Aim of the exercise
Please repeat every record exactly, leaving out any pictures.

Input for this task
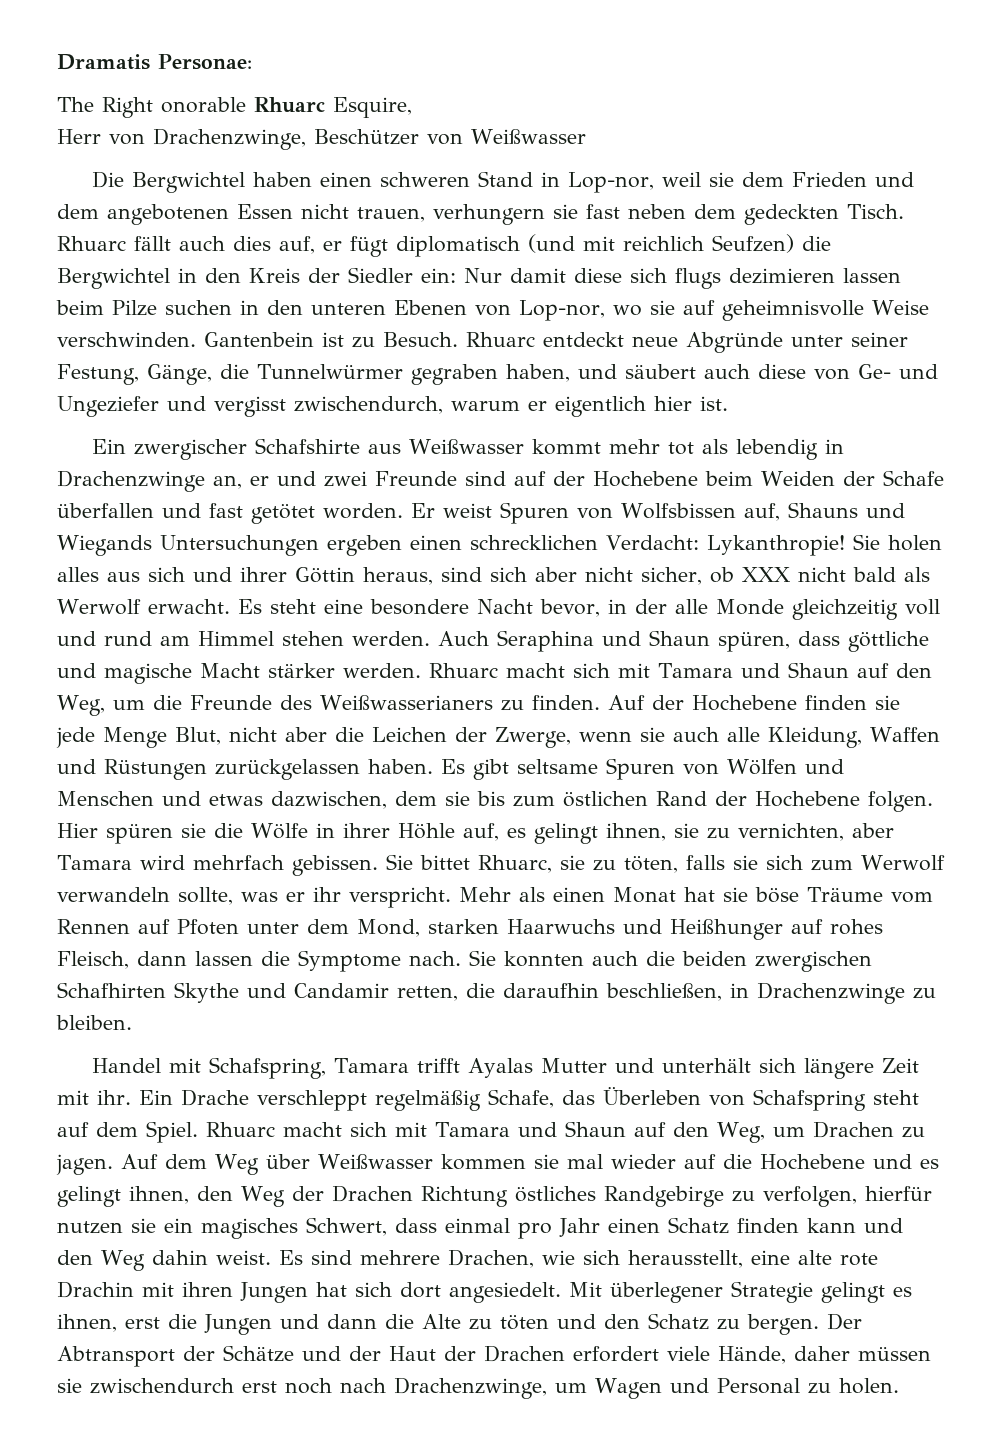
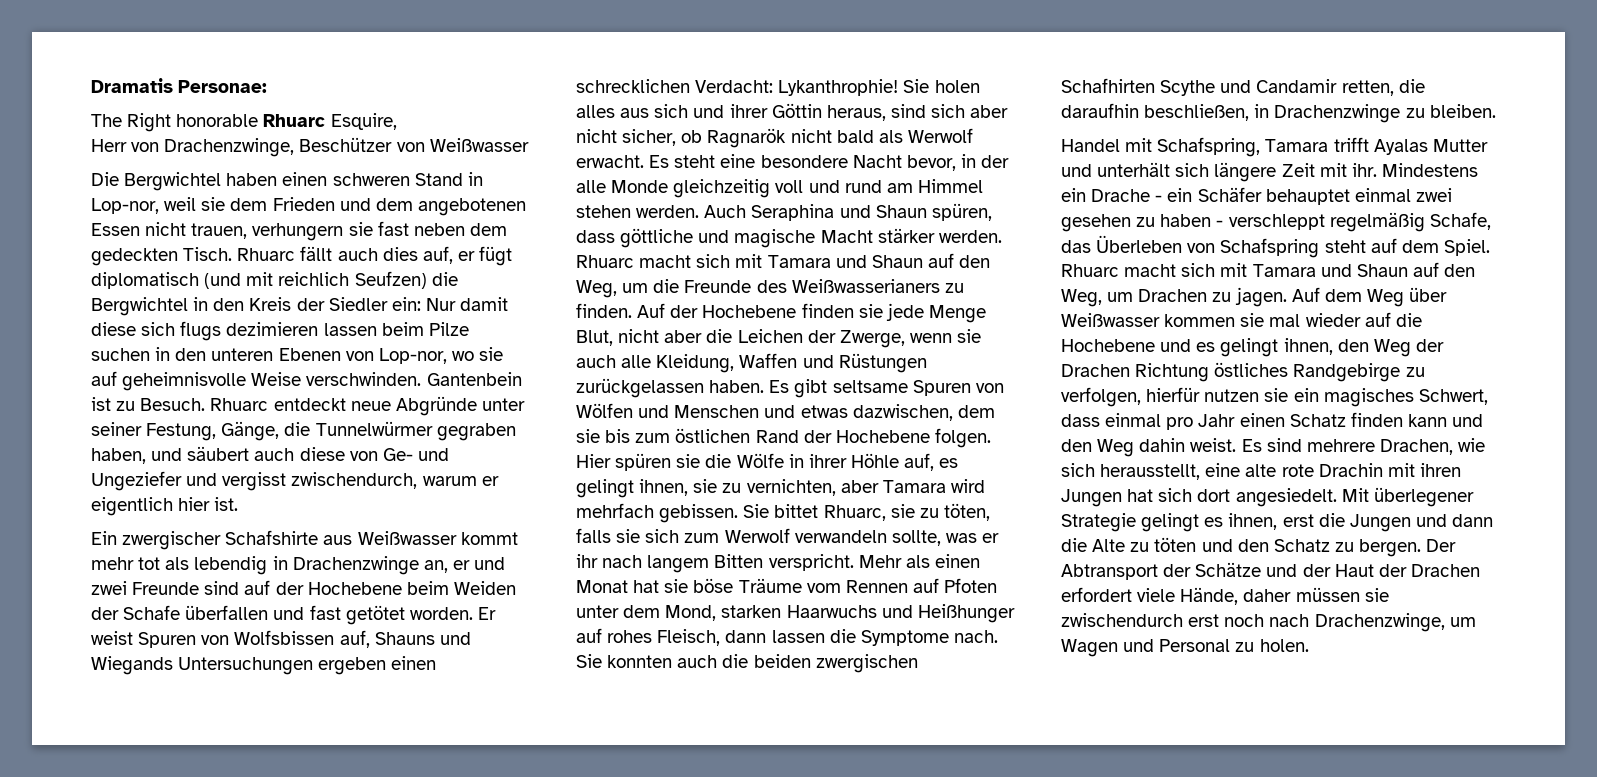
[161,97,246,113] onorable -> [176,114,259,127] honorable
[706,535,845,556] Lykanthropie! -> [778,79,899,96] Lykanthrophie!
[741,567,790,582] XXX -> [707,128,787,148] Ragnarök
(341, 894) none -> [602,554,764,573] nach langem Bitten
[174,982,239,1003] Skythe -> [1160,80,1216,96] Scythe
[138,1089,249,1106] Ein Drache -> [1381,163,1478,177] [1061,187,1452,205] [1061,214,1224,232] Mindestens ein Drache - ein Schäfer behauptet einmal zwei gesehen zu haben -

Output of the task
[161,97,246,113] onorable -> [176,114,259,127] honorable
[706,535,845,556] Lykanthropie! -> [778,79,899,96] Lykanthrophie!
[741,567,790,582] XXX -> [707,128,787,148] Ragnarök
(341, 894) none -> [602,554,764,573] nach langem Bitten
[174,982,239,1003] Skythe -> [1160,80,1216,96] Scythe
[138,1089,249,1106] Ein Drache -> [1381,163,1478,177] [1061,187,1452,205] [1061,214,1224,232] Mindestens ein Drache - ein Schäfer behauptet einmal zwei gesehen zu haben -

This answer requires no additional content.